My PT session was interesting. It was difficult to get my heart rate up. I wasn't sweating or working very hard, but my pulse only went from 71 to 83 in the entire session. You'd think that my low blood density would make the rate increase rapidly, but it didn't. Odd.

(If memory serves, human pulse and breathing rate are triggered off carbon dioxide levels in the blood, so there might not be a direct correlation between work levels and pulse in people with low blood densities. I need to investigate this.)

Anyway, I guess Monday is pre-spelunking data. Then Wednesday is the expedition. Eventually they'll find out if I have GVHD, CMV, or both.

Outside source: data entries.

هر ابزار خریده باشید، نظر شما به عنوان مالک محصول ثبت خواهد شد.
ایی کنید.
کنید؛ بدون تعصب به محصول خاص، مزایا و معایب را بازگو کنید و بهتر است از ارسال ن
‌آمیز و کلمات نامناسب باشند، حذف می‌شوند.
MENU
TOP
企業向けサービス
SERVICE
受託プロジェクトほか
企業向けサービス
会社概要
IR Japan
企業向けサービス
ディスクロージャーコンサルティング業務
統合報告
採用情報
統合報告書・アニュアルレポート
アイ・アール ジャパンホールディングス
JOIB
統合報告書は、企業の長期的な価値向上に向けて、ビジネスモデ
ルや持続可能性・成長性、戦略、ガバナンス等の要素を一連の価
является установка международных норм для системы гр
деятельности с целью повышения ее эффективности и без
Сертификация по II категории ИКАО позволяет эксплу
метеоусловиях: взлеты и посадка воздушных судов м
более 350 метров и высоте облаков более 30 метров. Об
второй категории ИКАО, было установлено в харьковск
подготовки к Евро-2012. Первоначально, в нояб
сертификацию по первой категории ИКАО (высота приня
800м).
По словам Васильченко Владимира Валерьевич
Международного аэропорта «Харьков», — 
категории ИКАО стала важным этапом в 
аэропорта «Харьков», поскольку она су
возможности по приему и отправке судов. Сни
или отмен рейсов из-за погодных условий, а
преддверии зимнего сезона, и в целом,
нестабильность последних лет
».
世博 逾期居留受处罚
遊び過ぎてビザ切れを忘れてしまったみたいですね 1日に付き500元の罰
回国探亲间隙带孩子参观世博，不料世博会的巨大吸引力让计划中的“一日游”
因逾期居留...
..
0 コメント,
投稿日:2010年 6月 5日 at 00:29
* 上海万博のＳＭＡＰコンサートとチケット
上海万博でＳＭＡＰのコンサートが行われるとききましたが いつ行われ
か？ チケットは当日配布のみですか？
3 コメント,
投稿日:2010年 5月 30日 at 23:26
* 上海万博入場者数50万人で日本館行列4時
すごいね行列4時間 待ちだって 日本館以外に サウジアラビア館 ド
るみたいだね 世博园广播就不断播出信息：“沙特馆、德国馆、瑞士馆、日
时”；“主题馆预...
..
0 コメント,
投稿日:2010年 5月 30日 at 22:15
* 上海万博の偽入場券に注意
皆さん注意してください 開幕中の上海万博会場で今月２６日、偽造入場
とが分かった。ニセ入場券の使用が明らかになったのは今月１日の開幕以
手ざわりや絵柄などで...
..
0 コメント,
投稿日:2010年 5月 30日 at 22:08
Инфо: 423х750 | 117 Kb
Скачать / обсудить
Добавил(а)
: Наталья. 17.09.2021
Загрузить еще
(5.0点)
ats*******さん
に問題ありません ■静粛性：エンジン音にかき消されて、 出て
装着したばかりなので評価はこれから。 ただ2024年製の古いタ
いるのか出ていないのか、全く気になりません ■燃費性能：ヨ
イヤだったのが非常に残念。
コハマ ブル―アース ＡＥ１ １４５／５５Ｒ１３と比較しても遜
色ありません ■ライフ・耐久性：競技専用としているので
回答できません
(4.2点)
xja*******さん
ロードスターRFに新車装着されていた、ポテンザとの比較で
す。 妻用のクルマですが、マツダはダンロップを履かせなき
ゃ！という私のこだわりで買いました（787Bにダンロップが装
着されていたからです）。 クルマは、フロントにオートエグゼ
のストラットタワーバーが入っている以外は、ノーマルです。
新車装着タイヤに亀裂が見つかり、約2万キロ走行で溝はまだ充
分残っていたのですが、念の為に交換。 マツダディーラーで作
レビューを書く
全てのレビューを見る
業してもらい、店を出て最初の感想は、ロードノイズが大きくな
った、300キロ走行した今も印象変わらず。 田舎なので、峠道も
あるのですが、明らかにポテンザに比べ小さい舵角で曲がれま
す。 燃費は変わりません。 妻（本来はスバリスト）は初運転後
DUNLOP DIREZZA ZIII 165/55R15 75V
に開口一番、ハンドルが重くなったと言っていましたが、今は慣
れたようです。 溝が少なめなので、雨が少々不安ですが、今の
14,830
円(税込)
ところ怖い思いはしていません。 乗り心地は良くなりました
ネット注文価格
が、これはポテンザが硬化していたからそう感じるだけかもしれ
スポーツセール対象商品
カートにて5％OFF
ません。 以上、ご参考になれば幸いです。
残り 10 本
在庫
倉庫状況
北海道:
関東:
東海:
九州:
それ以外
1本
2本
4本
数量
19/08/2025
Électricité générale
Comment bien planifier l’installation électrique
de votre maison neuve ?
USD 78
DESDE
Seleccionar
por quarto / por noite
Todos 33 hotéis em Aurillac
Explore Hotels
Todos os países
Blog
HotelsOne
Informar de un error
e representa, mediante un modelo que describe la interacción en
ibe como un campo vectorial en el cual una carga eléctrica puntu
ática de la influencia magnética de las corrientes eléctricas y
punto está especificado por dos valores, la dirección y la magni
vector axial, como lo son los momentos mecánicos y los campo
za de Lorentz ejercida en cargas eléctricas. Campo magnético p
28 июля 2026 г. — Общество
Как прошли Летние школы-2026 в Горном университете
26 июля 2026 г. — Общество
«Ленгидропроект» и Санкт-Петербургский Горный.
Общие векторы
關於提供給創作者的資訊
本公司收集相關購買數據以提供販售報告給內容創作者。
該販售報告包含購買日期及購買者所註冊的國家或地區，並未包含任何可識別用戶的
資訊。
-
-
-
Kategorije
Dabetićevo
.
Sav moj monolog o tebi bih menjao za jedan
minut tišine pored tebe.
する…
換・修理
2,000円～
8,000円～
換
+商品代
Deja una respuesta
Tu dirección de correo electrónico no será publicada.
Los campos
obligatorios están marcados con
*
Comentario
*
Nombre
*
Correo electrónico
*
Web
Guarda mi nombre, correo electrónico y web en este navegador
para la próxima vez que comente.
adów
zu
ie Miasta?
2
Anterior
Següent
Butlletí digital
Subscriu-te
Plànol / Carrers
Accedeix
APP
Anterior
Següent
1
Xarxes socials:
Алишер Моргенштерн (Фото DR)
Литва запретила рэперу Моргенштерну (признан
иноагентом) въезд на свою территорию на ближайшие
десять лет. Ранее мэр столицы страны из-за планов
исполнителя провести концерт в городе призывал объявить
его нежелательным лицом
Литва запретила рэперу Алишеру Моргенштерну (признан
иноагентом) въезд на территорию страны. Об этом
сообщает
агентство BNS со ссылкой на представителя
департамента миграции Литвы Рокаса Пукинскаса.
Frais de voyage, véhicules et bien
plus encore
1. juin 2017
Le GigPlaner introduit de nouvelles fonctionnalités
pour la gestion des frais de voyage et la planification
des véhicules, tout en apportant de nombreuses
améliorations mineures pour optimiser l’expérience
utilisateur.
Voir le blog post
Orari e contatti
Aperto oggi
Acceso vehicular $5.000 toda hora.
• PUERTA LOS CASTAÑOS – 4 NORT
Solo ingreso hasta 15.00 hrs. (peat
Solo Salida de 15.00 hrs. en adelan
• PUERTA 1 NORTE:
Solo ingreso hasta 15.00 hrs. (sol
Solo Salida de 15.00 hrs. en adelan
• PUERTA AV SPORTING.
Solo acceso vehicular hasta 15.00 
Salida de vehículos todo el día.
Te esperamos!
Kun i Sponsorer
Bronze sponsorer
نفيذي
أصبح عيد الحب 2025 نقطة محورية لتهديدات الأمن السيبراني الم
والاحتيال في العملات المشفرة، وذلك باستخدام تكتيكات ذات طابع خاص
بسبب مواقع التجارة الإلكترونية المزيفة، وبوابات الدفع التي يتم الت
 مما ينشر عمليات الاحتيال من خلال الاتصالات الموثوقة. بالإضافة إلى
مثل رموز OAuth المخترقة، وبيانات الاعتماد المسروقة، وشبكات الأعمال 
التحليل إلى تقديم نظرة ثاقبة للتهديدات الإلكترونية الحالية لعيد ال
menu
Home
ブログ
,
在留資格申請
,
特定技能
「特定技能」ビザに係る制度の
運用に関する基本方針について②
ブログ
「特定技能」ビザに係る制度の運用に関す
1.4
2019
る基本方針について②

What's the REAL goal? It's to get me off steroids. Just like back in early '07, the prednisone could be hiding the Wicked Witch of the West inside my body. I really don't want them to open me up again. Really. I mean REALLY.

Wednesday, November 05, 2008

Tree rings.

For some time, scientists have been saying that we can tell the history of weather by inspecting tree rings. If I remember the relationships correctly, wet summers make the rings thicker and thin rings tell us there was a drought. If you look at really old trees, you can supposedly see cyclic patterns in weather.

Humans appear to be the same as trees. Our hair and nails are our rings.

I've got 4 distinct patterns of thickness on each nail. There's direct temporal correlation between every nail on my hands and toes. The growth patterns have changed, the coloring has changed, and there are ridges on all of them.

These aren't funny little stripes that go down the length of the nail. They're across the width of each nail. They represent a health timeline over the last 60 days and they're far from subtle. They can be seen from several feet away.

As far as hair, I haven't whipped out the microscope, but I know my hair color is changing. It used to be dark brown with a lot of grey. Now it's a medium brown with less grey. Having talked to a few former transplantees, this is not uncommon.

On the general health front, I'm still having lower GI troubles. The docs want to do a spelunking expedition on Friday but I want them to wait until Monday when Ed is in town. It seems they're being pressured for info by my regular oncologist. He wants to know if he should treat me further for GVHD or CMV. (The CMV counts are going down so we know the drugs are working.) Odd, but the GI docs also mentioned that my problem(s) could be the result of my MMF dose. Funny how I've never heard that from the oncology team before.

Oh, the team expects I'll need another transfusion before the spelunking expedition. My platelet count is going down.

Kidney function is good. Energy is good. I improve a little bit every day.